■ **REQUIREMENT**:
Could you extend the mailing-list thread below about MPI versus POSIX I/O on Lustre, picking up right after its last sentence?

■ **SOURCE PASSAGE**:
*-*-*
[mpich-discuss] Parallel I/O on Lustre: MPI Vs. POSIX

Tue Jun 21 12:47:57 CDT 2011

Maybe there is some synchronization in the close.

Rajeev

On Jun 21, 2011, at 12:38 PM, George Zagaris wrote:

> Hi Rajeev,
> 
> Yes, the previous numbers were with collective MPI I/O.
> Attached is a new figure that includes the non-collective MPI I/O.
> Indeed, these numbers are very close to the POSIX I/O and relatively
> better than buffered I/O on separate files.
> 
> One of the things that is puzzling me is why the close is so expensive?
> 
> Thanks again for all your feedback and help.
> 
> Best,
> George
> 
> On Tue, Jun 21, 2011 at 12:09 PM, Rajeev Thakur <thakur at mcs.anl.gov> wrote:
>> Are you still using the _all versions of the MPI functions? The results with MPI read/write and POSIX read/write should be more or less identical in this example. The problem with writing to separate files is that you have to deal with so many of them and you may need some post processing to use them when you run the program with a different number of processes.
>> 
>> Rajeev
>> 
>> 
>> On Jun 21, 2011, at 11:02 AM, George Zagaris wrote:
>> 
>>> Dear Rajeev,
>>> 
>>> Thank you very much for your feedback.
>>> 
>>> I followed your suggestion and implemented benchmarks (also attached) with POSIX
>>> open/read/write calls writing to both separate files and a shared file.
>>> 
>>> A summary of the results is also given in the attached chart_2.png.
>>> These measurements
>>> were obtained with 32 MPI processes (4 nodes x 8 cores/node) where the
>>> stripe count (number of OSTs)
>>> is 32 and the stripe size is 32MB. Moreover, each process writes 32MB,
>>> hence the data is
>>> stripe aligned and since the number of OSTs is the same as the number
>>> of I/O  processes I would not
>>> expect to see any performance degradation due to file-system contention.
*-*-*
■ **GIVEN DATA**:
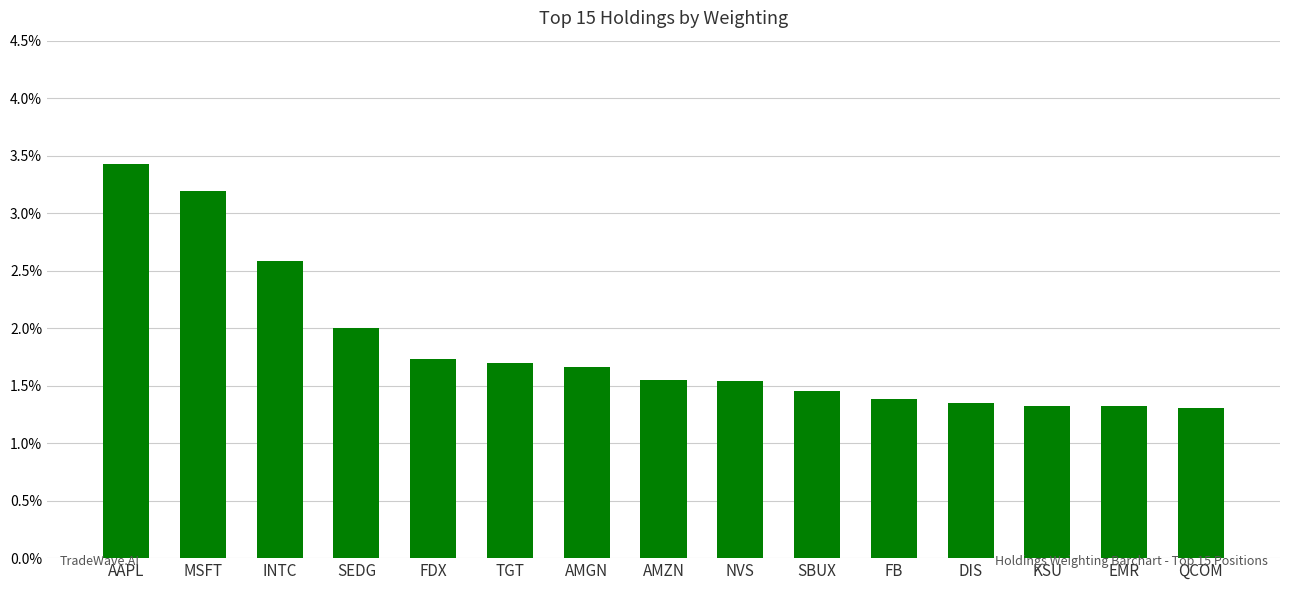

Is it true that the value at DIS is 2.0?

False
*-*-*
■ **ANSWER BOX**:
>>> 
>>> The results appear to favor unbuffered I/O to separate files as the
>>> best strategy. I am wondering if this
>>> premise will hold as the data size grows larger. What would be the
>>> reasons for not choosing this
>>> strategy for large scale I/O? Any thoughts?
>>> 
>>> I sincerely thank you for all your time and help.
>>> 
>>> Best Regards,
>>> George
>>> 
>>> 
>>>> Message: 3
>>>> Date: Mon, 20 Jun 2011 16:01:09 -0500
>>>> From: Rajeev Thakur <thakur at mcs.anl.gov>
>>>> Subject: Re: [mpich-discuss] Parallel I/O on Lustre: MPI Vs. POSIX
>>>> To: mpich-discuss at mcs.anl.gov
>>>> Message-ID: <374DEFCF-7C41-43E7-B43F-5D6AD4F8077A at mcs.anl.gov>
>>>> Content-Type: text/plain; charset=us-ascii
>>>> 
>>>> Try using the independent I/O functions MPI_File_write_at and MPI_File_read_at instead of the collective ones for this access pattern (large contiguous blocks). Also, the closest POSIX functions to compare with are open/read/write instead of fopen/fread/fwrite. And you can write to a shared file with POSIX I/O as well (open/read/write) for a more equal comparsion.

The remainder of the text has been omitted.